• Exercise instructions: Below are the entries; count the lines in them that contain the word "items" and give only the number.

• Data for this task:

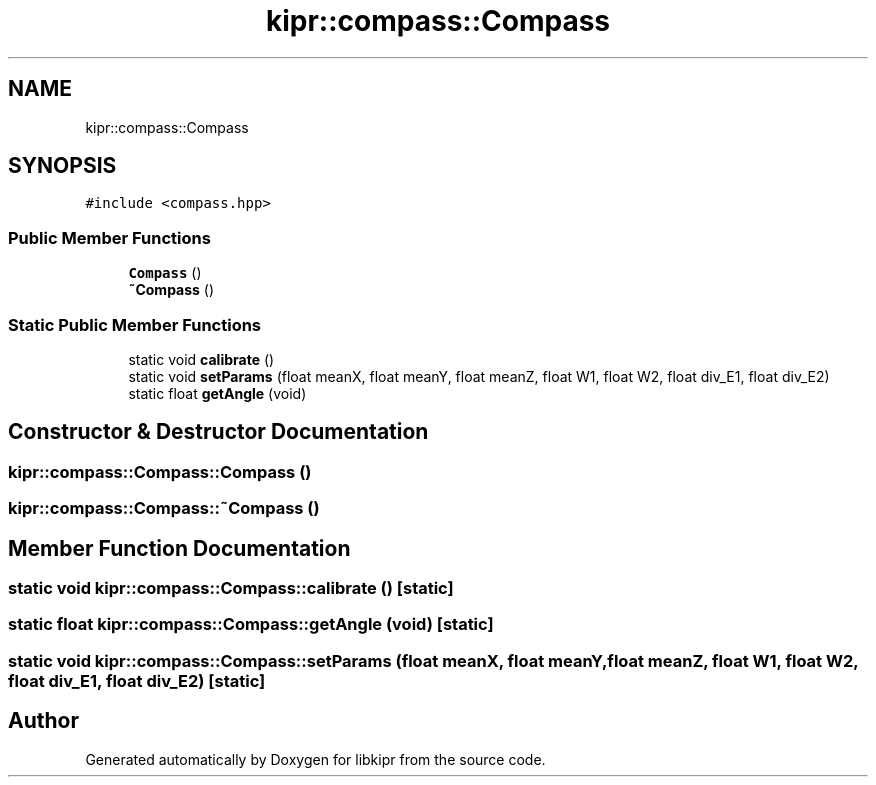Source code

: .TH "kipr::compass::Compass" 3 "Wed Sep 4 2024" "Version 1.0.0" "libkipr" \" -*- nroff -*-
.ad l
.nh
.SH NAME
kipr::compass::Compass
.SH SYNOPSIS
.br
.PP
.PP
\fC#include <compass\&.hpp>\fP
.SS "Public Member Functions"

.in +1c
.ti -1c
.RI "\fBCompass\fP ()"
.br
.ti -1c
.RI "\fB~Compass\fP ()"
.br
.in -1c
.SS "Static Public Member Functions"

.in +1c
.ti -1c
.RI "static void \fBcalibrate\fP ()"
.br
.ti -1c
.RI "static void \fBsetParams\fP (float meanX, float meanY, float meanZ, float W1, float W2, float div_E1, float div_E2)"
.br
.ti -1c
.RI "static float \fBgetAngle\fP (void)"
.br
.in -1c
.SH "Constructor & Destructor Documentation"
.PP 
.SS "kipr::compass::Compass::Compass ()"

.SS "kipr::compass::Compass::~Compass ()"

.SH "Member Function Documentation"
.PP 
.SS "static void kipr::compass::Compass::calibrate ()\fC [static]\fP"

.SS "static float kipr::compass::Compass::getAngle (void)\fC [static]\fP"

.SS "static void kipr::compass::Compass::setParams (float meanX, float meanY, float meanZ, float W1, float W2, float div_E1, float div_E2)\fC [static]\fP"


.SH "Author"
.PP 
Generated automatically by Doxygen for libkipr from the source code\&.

--

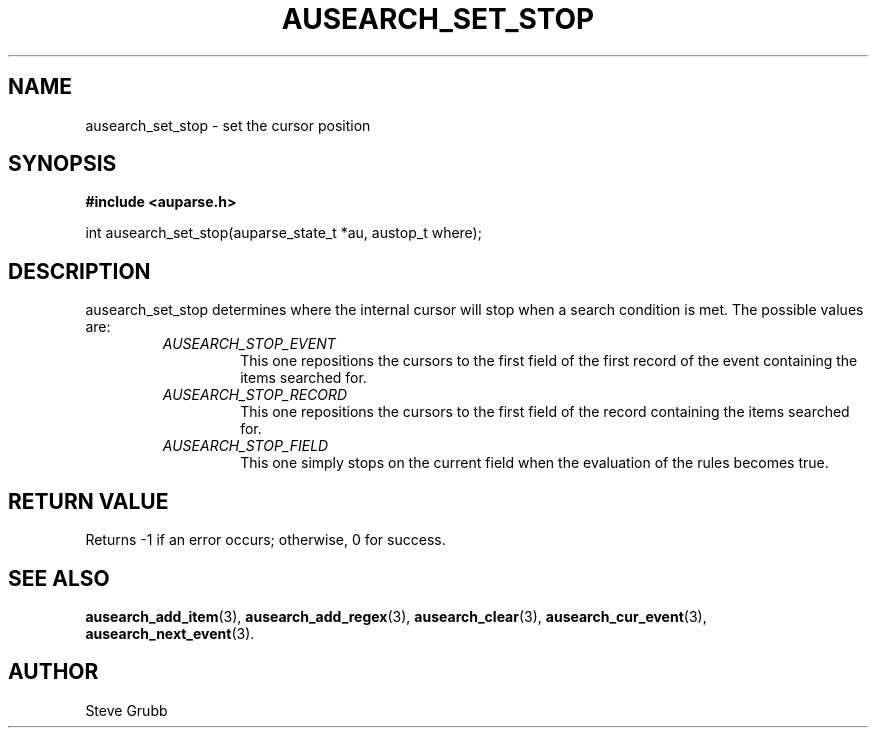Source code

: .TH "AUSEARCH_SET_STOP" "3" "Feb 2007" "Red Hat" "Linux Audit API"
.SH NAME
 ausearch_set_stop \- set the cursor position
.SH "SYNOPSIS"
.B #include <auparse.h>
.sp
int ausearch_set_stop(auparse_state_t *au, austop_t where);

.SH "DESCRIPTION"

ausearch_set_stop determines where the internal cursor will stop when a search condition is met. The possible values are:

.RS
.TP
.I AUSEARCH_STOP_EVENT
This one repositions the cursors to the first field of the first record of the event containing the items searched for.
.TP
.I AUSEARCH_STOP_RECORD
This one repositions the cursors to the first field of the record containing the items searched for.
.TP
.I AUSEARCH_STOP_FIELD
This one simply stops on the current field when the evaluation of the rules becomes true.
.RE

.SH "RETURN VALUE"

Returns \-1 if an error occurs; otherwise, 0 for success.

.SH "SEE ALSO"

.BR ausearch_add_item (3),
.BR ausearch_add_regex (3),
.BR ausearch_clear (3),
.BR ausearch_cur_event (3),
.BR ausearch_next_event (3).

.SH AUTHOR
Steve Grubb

• Your response: 2